England’s upcoming local elections will be the first in which voters are required to show photographic ID to cast a ballot.

Nearly two million people are at risk of losing their voice as a consequence of this change.

The latest figures reveal that just 50,000 people have applied for the Government’s free form of photo ID so far.

Introducing mandatory voter ID was always a shameless effort to try and buy an advantage at the next election at a cost of £180 million to the public.

All the signs so far suggest it is working exactly as the Tories intended.

The principle of universal suffrage is a baseline of any democratic system.

Sadly, we now have a Government which is undermining this principle, picking and choosing whose voices are heard.

All the evidence suggested that bringing in compulsory photo ID for elections would pose substantial barriers to lower income voters, people of colour, trans people and the young in particular.

The government’s final list of acceptable IDs notably excludes several forms of ID freely available to young people.

If democracy is going to work for everyone, it has to include everyone.

We should be working to expand participation among under-represented groups in our political system and exploring ways to increase turnout: whether it’s extending the vote to younger people, automatic voter registration, or same day voting.

Voter suppression from governments is always a sign of fear and weakness.

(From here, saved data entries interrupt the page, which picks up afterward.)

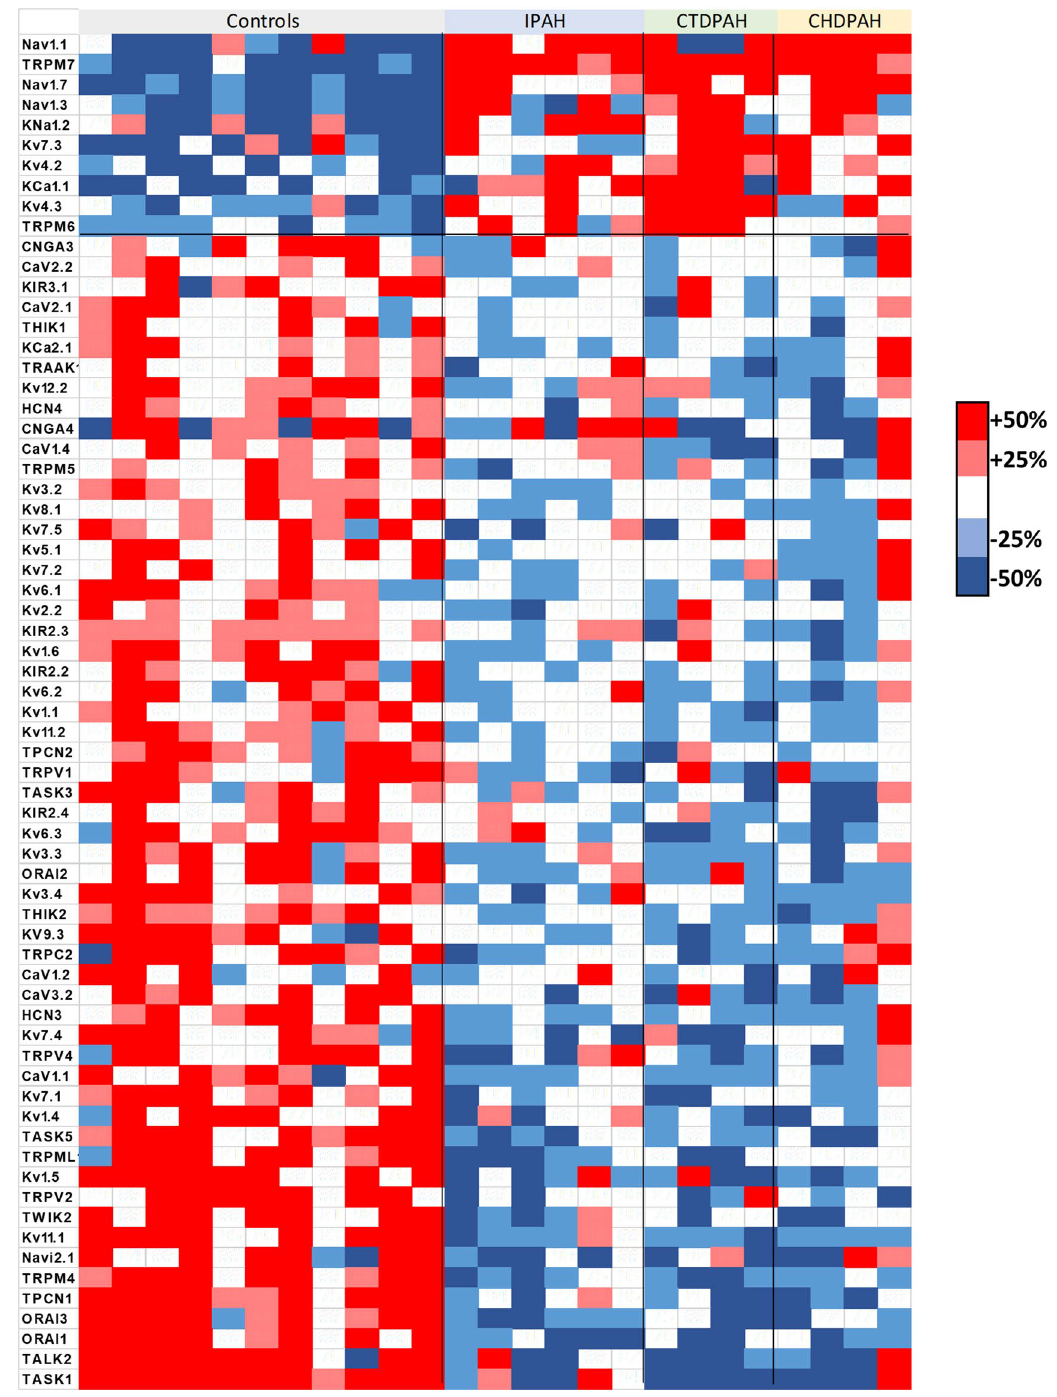
Figure 3. Heat map of genes encoding cationic channel that displayed significant difference (adjusted p < 0.05) in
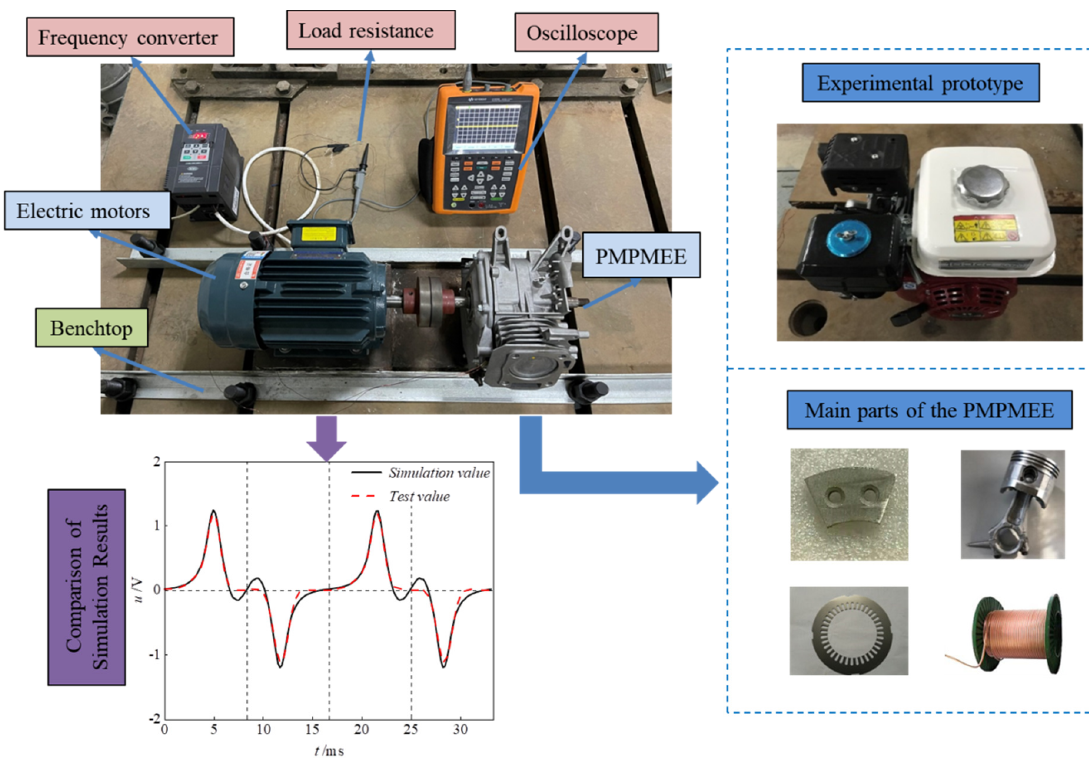
Figure 12. Test and results of the PMPMEE.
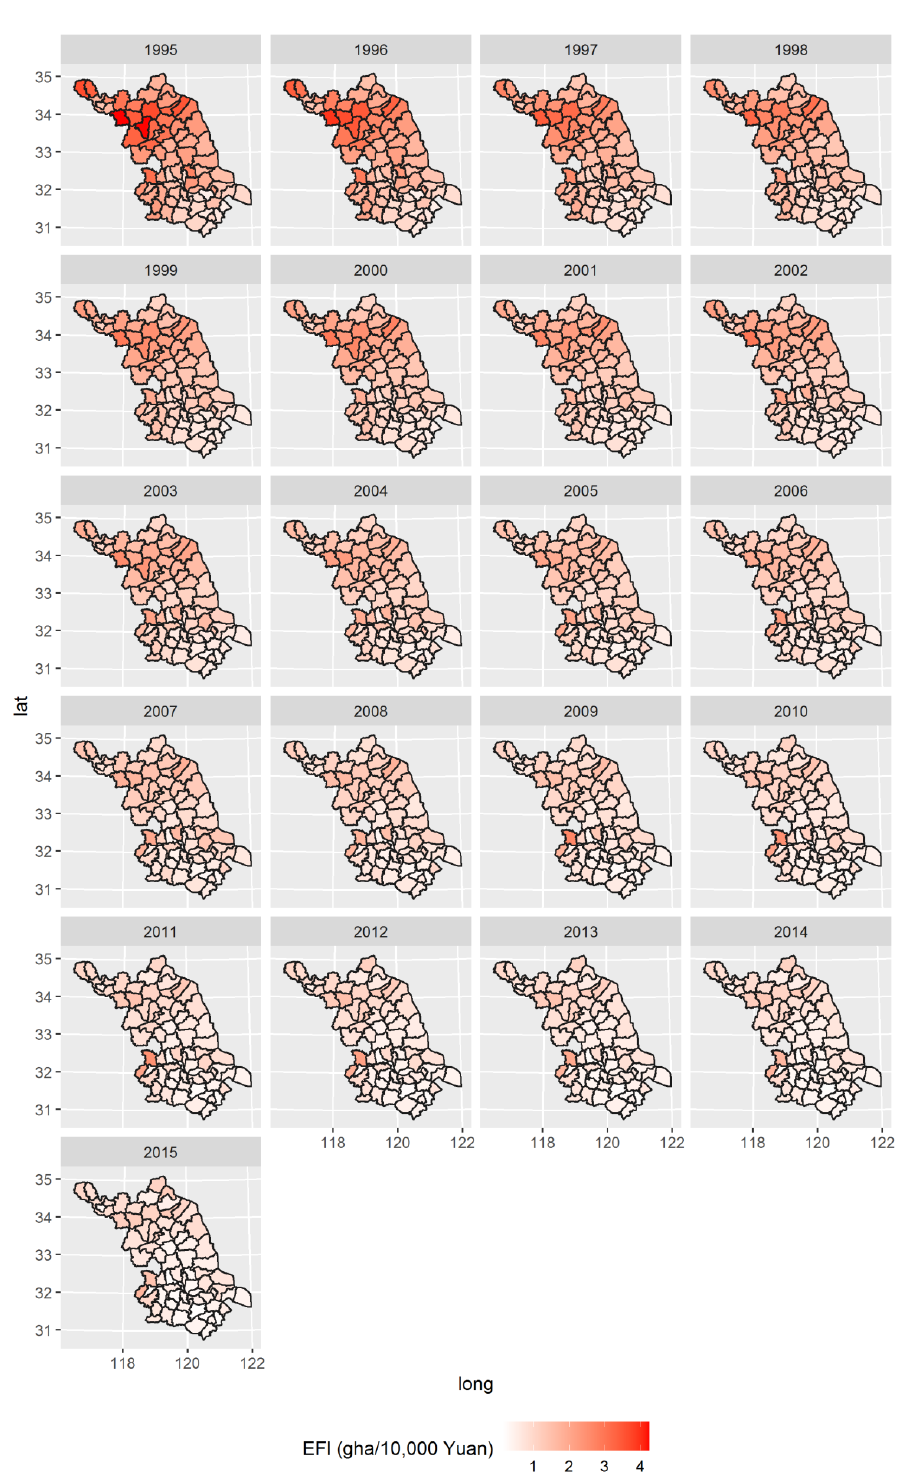
Figure 9. Spatial distribution of EFI of Jiangsu Province in 1995 – 2015.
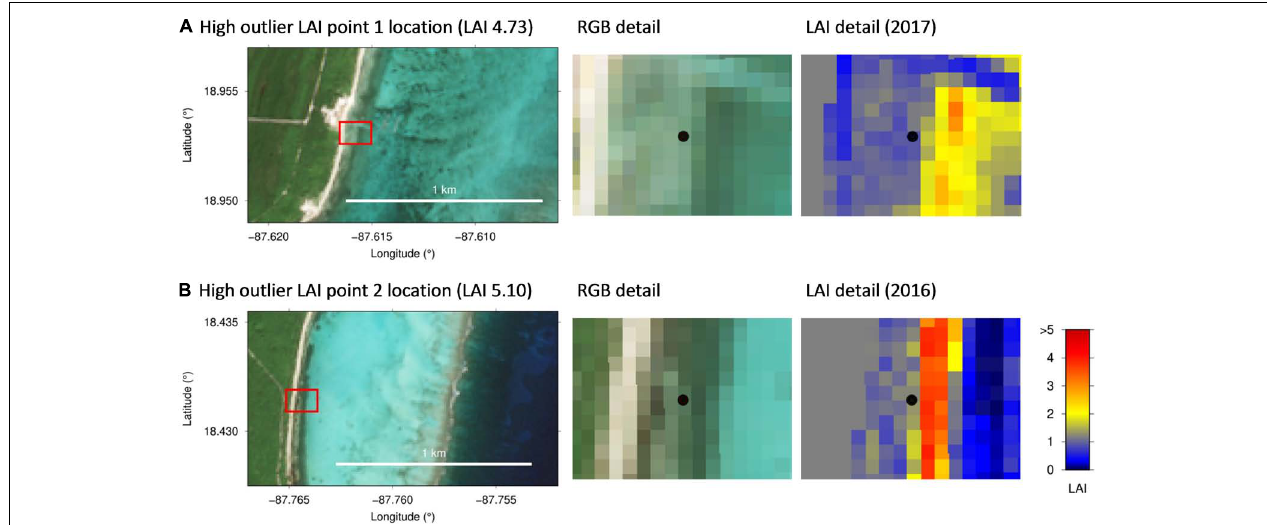
FIGURE 7 | Detail of the two outlier points with LAI greater than 4, as shown in Figure 6 : (A) point 1, (B) point 2. Left images show the general location of each data point in the imagery, the red rectangle represents the area shown in detail in the images on the right. The dot in the centre of the detailed images is the location of the point, pixels are 10 m × 10 m. The RGB images are Sentinel-2 bands B04, B03, and B02 and are from 13 December 2017. LAI images are the year-median results for the year each data point was collected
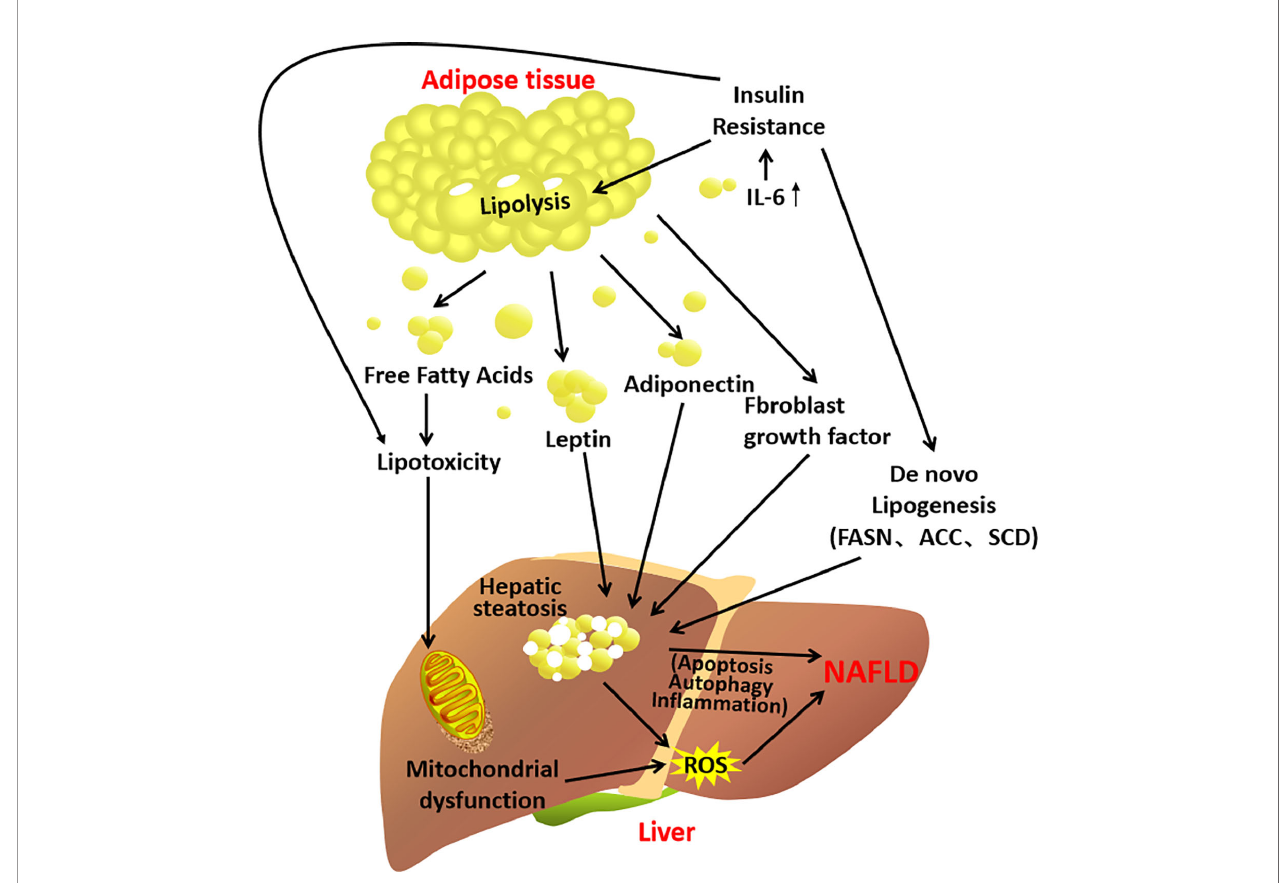
FIGURE 3 | A schematic diagram demonstrating the contribution of the adipose tissue – liver axis in NAFLD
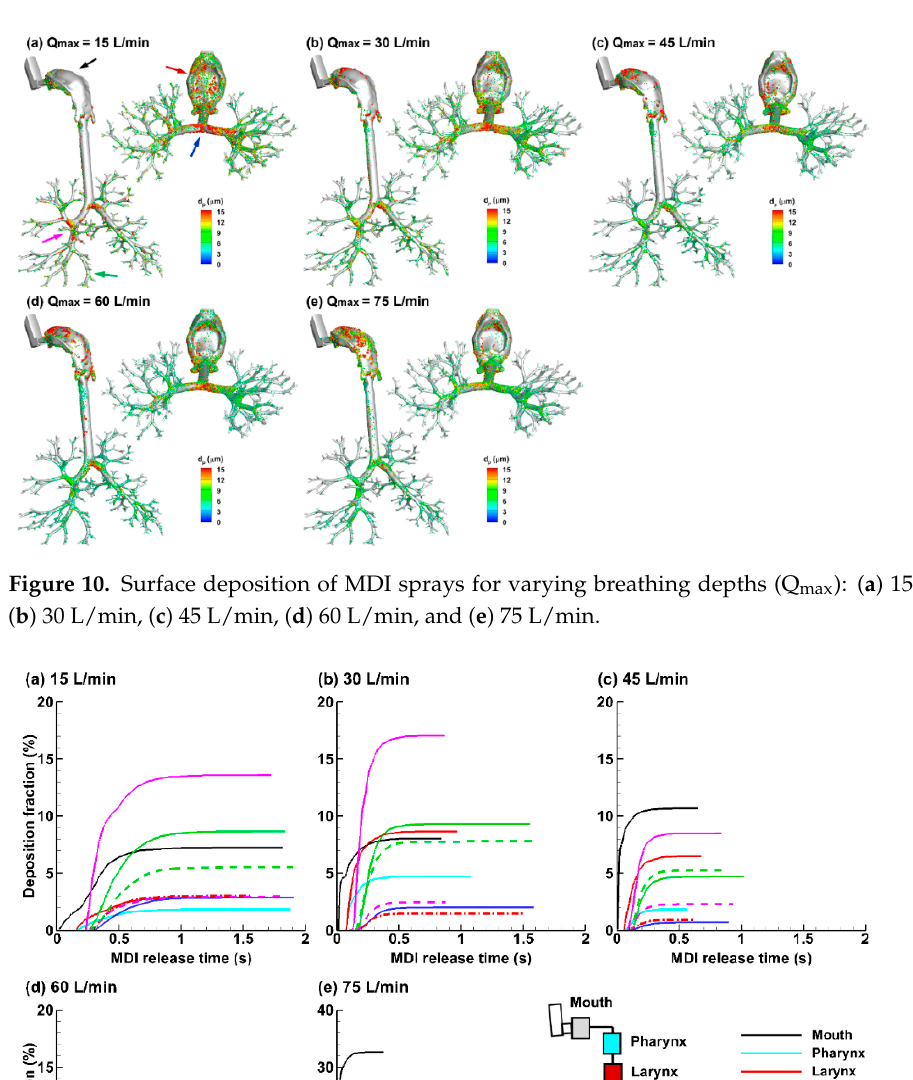
Figure 9. Mid-plane velocity contours at 100 ms after actuation with varying breathing depths (Q max ): ( a ) 15 L/min, ( b ) 30 L/min, ( c ) 45 L/min, ( d ) 60 L/min, and ( e ) 75 L/min.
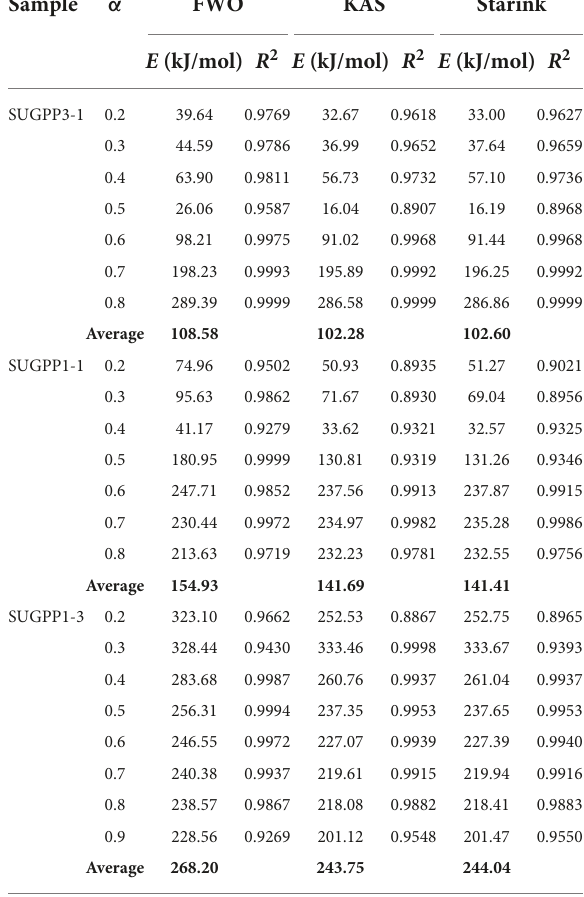
TABLE 6 Kinetics parameters of SUG and PP mixtures solved by isoconversional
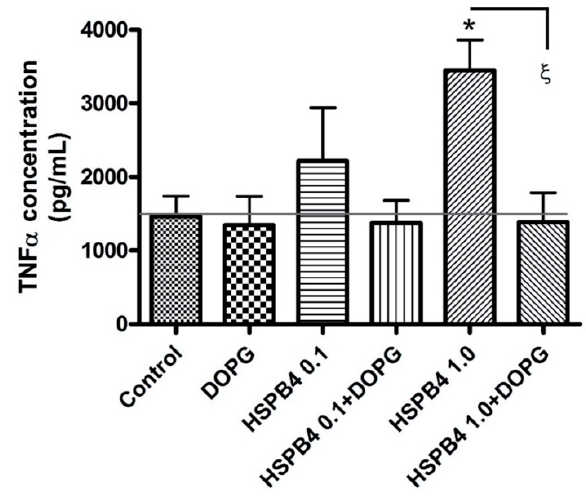
Figure 2. DOPG inhibited TNF α protein production in a macrophage cell line stimulated with recombinant HSPB4. RAW264.7 cells were treated with 0, 0.1, or 1 µg/mL HSPB4 in the presence or absence of 100 µg/mL DOPG for 2 h. ELISA was used to assess TNF α levels (pg/mL) in media collected from the treated cells. Experiments were performed on three separate occasions, with the results shown representing the means ± standard error of the mean. * p < 0.05 versus control; ξ p < 0.05 as indicated, using ANOVA with Tukey’s post-hoc testing. DOPG, dioleoylphosphatidyl- glycerol; HSPB4, heat shock protein B4; TNF α , tumor necrosis factor- α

It shows a lack of confidence that their policies can win over a genuine majority of the country. One excuse the Government parrots is the idea of “countering fraud”.

Just one person was cautioned for electoral fraud last year.

The idea that one case of voter personation is a bigger issue than millions being deprived of a voice is a joke.

People have confidence in the integrity of our electoral system.

They don’t have confidence in the integrity of this Government. That’s the real reason we’re seeing this attack on the right to vote.

Just last week, we saw a Tory MP caught in a Times sting offering to do a gambling company’s bidding.

This is symptomatic of a party which draws its funding from Russian businesspeople, property developers, private healthcare companies, fossil fuel producers and gambling lobbyists then makes policies that benefits these firms at everyone else’s expense.

In democracies, politicians do not choose their voters, voters choose their politicians.

The people we vote for should want us to vote.